This work addresses the challenges of action-space redundancy and slow convergence during the mid-training phase of reinforcement learning (RL) for large language models (LLMs). We propose Reasoning as Action Abstractions (RA3), a framework that models reasoning as learnable action abstractions, constructing compact and temporally consistent decision representations in a latent space. Theoretically, RA3 is the first to characterize how mid-training dynamics affect post-training performance. Methodologically, it derives a sequence variational lower bound, jointly discovers latent structural priors via RL, and enables scalable mid-training through bootstrapped iterative fine-tuning. On code generation benchmarks—HumanEval and MBPP—RA3 achieves average improvements of +8.0% and +4.0%, respectively. Under the RLVR setting, it significantly accelerates convergence while enhancing final task performance.

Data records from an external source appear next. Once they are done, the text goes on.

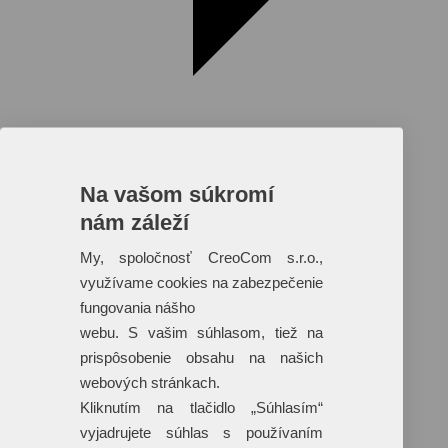
Na vašom súkromí
nám záleží
Reklamné predmety s plnofarebnou
potlačou
My, spoločnosť CreoCom s.r.o.,
využívame cookies na zabezpečenie
Dáždniky
Tašky
fungovania nášho
Hračky
webu. S vašim súhlasom, tiež na
Klobúky
+ 17 ďalších
prispôsobenie obsahu na našich
webových stránkach.
Kliknutím na tlačidlo „Súhlasím“
vyjadrujete súhlas s používaním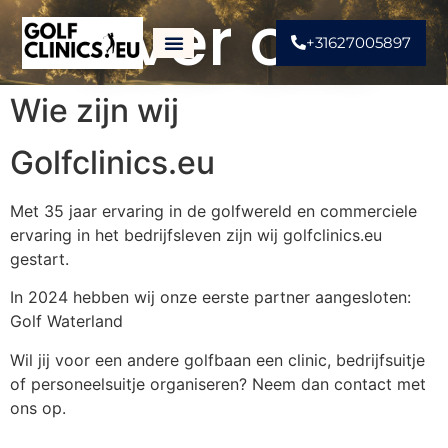
Over ons
+31627005897
Wie zijn wij
Golfclinics.eu
Met 35 jaar ervaring in de golfwereld en commerciele
ervaring in het bedrijfsleven zijn wij golfclinics.eu
gestart.
In 2024 hebben wij onze eerste partner aangesloten:
Golf Waterland
Wil jij voor een andere golfbaan een clinic, bedrijfsuitje
of personeelsuitje organiseren? Neem dan contact met
ons op.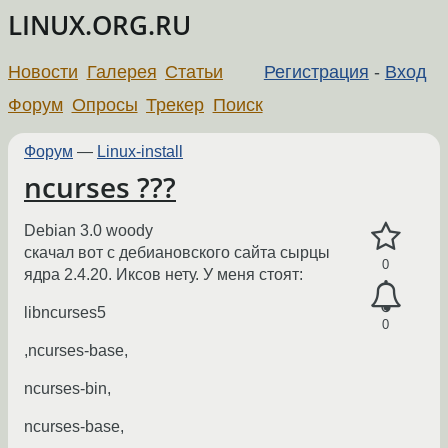
LINUX.ORG.RU
Новости
Галерея
Статьи
Регистрация
-
Вход
Форум
Опросы
Трекер
Поиск
Форум
—
Linux-install
ncurses ???
Debian 3.0 woody
скачал вот с дебиановского сайта сырцы
0
ядра 2.4.20. Иксов нету. У меня стоят:
libncurses5
0
,ncurses-base,
ncurses-bin,
ncurses-base,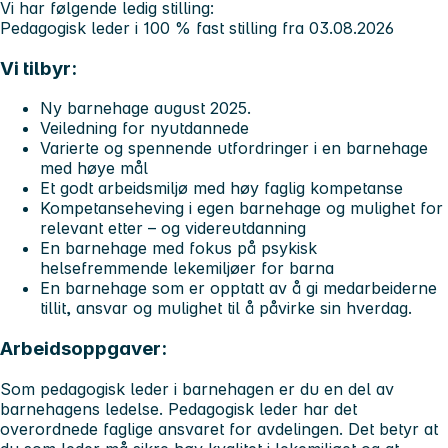
Vi har følgende ledig stilling:
Pedagogisk leder i 100 % fast stilling fra 03.08.2026
Vi tilbyr:
Ny barnehage august 2025.
Veiledning for nyutdannede
Varierte og spennende utfordringer i en barnehage
med høye mål
Et godt arbeidsmiljø med høy faglig kompetanse
Kompetanseheving i egen barnehage og mulighet for
relevant etter – og videreutdanning
En barnehage med fokus på psykisk
helsefremmende lekemiljøer for barna
En barnehage som er opptatt av å gi medarbeiderne
tillit, ansvar og mulighet til å påvirke sin hverdag.
Arbeidsoppgaver:
Som pedagogisk leder i barnehagen er du en del av
barnehagens ledelse. Pedagogisk leder har det
overordnede faglige ansvaret for avdelingen. Det betyr at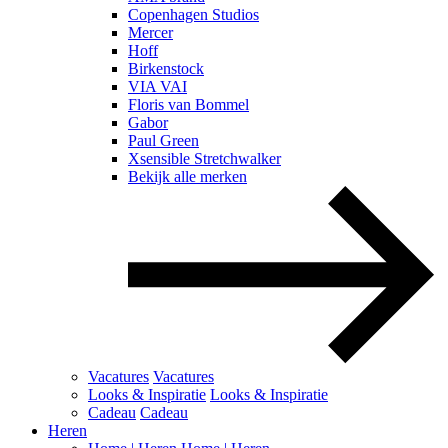
Copenhagen Studios
Mercer
Hoff
Birkenstock
VIA VAI
Floris van Bommel
Gabor
Paul Green
Xsensible Stretchwalker
Bekijk alle merken
Vacatures
Vacatures
Looks & Inspiratie
Looks & Inspiratie
Cadeau
Cadeau
Heren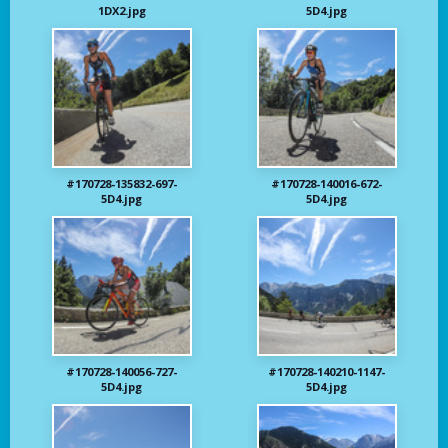
1DX2.jpg
5D4.jpg
#170728-135832-697-
#170728-140016-672-
5D4.jpg
5D4.jpg
#170728-140056-727-
#170728-140210-1147-
5D4.jpg
5D4.jpg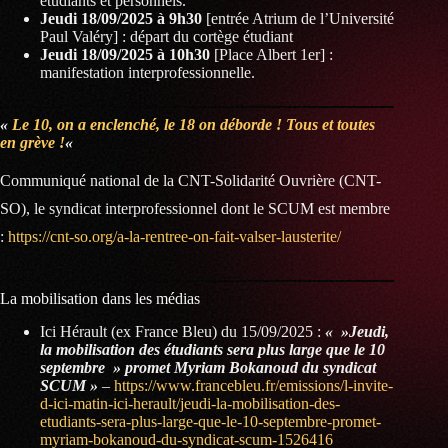
étudiants et personnels.
Jeudi 18/09/2025 à 9h30
[entrée Atrium de l’Université
Paul Valéry] : départ du cortège étudiant
Jeudi 18/09/2025 à 10h30
[Place Albert 1er] :
manifestation interprofessionnelle.
«
Le 10, on a enclenché, le 18 on déborde ! Tous et toutes
en grève !
«
Communiqué national de la CNT-Solidarité Ouvrière (CNT-
SO), le syndicat interprofessionnel dont le SCUM est membre
:
https://cnt-so.org/a-la-rentree-on-fait-valser-lausterite/
La mobilisation dans les médias
Ici Hérault (ex France Bleu) du 15/09/2025 :
« »Jeudi,
la mobilisation des étudiants sera plus large que le 10
septembre » promet Myriam Bokanoud du syndicat
SCUM »
–
https://www.francebleu.fr/emissions/l-invite-
d-ici-matin-ici-herault/jeudi-la-mobilisation-des-
etudiants-sera-plus-large-que-le-10-septembre-promet-
myriam-bokanoud-du-syndicat-scum-1526416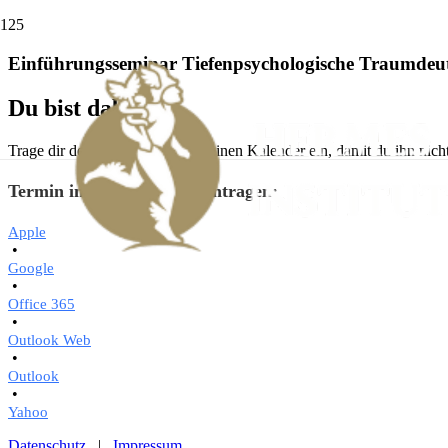
Einführungsseminar Tiefenpsychologische Traumdeu
Du bist dabei!
Trage dir den Termin direkt in deinen Kalender ein, damit du ihn nicht
Login
Termin in den Kalender eintragen:
Apple
•
Google
•
Office 365
•
Outlook Web
•
Outlook
•
Yahoo
Datenschutz
|
Impressum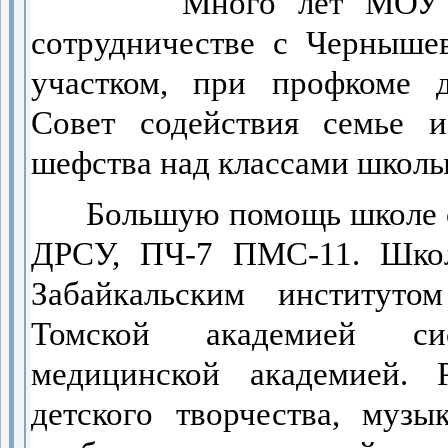
Много лет МОУ
сотрудничестве с Черныше
участком, при профкоме д
Совет содействия семье 
шефства над классами школы
Большую помощь школе о
ДРСУ, ПЧ-7 ПМС-11. Школ
Забайкальским институтом
Томской академией си
медицинской академией. 
детского творчества, муз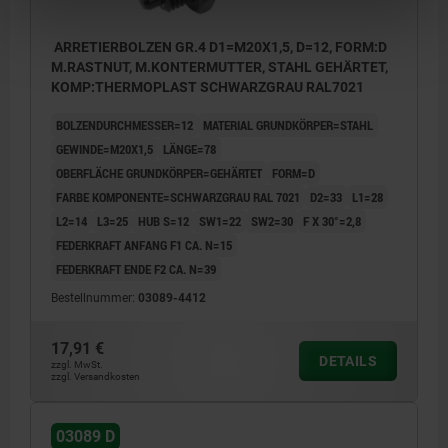
ARRETIERBOLZEN GR.4 D1=M20X1,5, D=12, FORM:D
M.RASTNUT, M.KONTERMUTTER, STAHL GEHÄRTET,
KOMP:THERMOPLAST SCHWARZGRAU RAL7021
BOLZENDURCHMESSER=12
MATERIAL GRUNDKÖRPER=STAHL
GEWINDE=M20X1,5
LÄNGE=78
OBERFLÄCHE GRUNDKÖRPER=GEHÄRTET
FORM=D
FARBE KOMPONENTE=SCHWARZGRAU RAL 7021
D2=33
L1=28
L2=14
L3=25
HUB S=12
SW1=22
SW2=30
F X 30°=2,8
FEDERKRAFT ANFANG F1 CA. N=15
FEDERKRAFT ENDE F2 CA. N=39
Bestellnummer:
03089-4412
17,91 €
DETAILS
zzgl. MwSt.
zzgl. Versandkosten
03089 D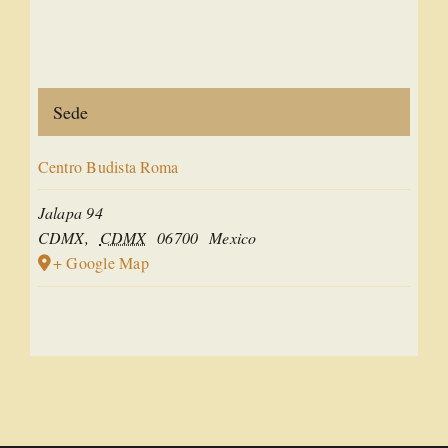
Sede
Centro Budista Roma
Jalapa 94
CDMX
,
CDMX
06700
Mexico
+ Google Map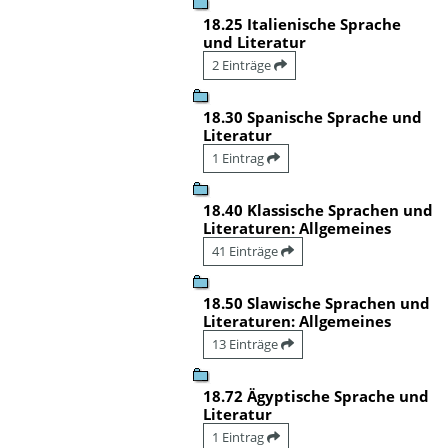
18.25 Italienische Sprache
und Literatur
2 Einträge
18.30 Spanische Sprache und
Literatur
1 Eintrag
18.40 Klassische Sprachen und
Literaturen: Allgemeines
41 Einträge
18.50 Slawische Sprachen und
Literaturen: Allgemeines
13 Einträge
18.72 Ägyptische Sprache und
Literatur
1 Eintrag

Large language models excel with reinforcement learning (RL), but fully unlocking this potential requires a mid-training stage. An effective mid-training phase should identify a compact set of useful actions and enable fast selection among them through online RL. We formalize this intuition by presenting the first theoretical result on how mid-training shapes post-training: it characterizes an action subspace that minimizes both the value approximation error from pruning and the RL error during subsequent planning. Our analysis reveals two key determinants of mid-training effectiveness: pruning efficiency, which shapes the prior of the initial RL policy, and its impact on RL convergence, which governs the extent to which that policy can be improved via online interactions. These results suggest that mid-training is most effective when the decision space is compact and the effective horizon is short, highlighting the importance of operating in the space of action abstractions rather than primitive actions. Building on these insights, we propose Reasoning as Action Abstractions (RA3), a scalable mid-training algorithm. Specifically, we derive a sequential variational lower bound and optimize it by iteratively discovering temporally-consistent latent structures via RL, followed by fine-tuning on the bootstrapped data. Experiments on code generation tasks demonstrate the effectiveness of our approach. Across multiple base models, RA3 improves the average performance on HumanEval and MBPP by 8 and 4 points over the base model and the next-token prediction baseline. Furthermore, RA3 achieves faster convergence and higher asymptotic performance in RLVR on HumanEval+, MBPP+, LiveCodeBench, and Codeforces.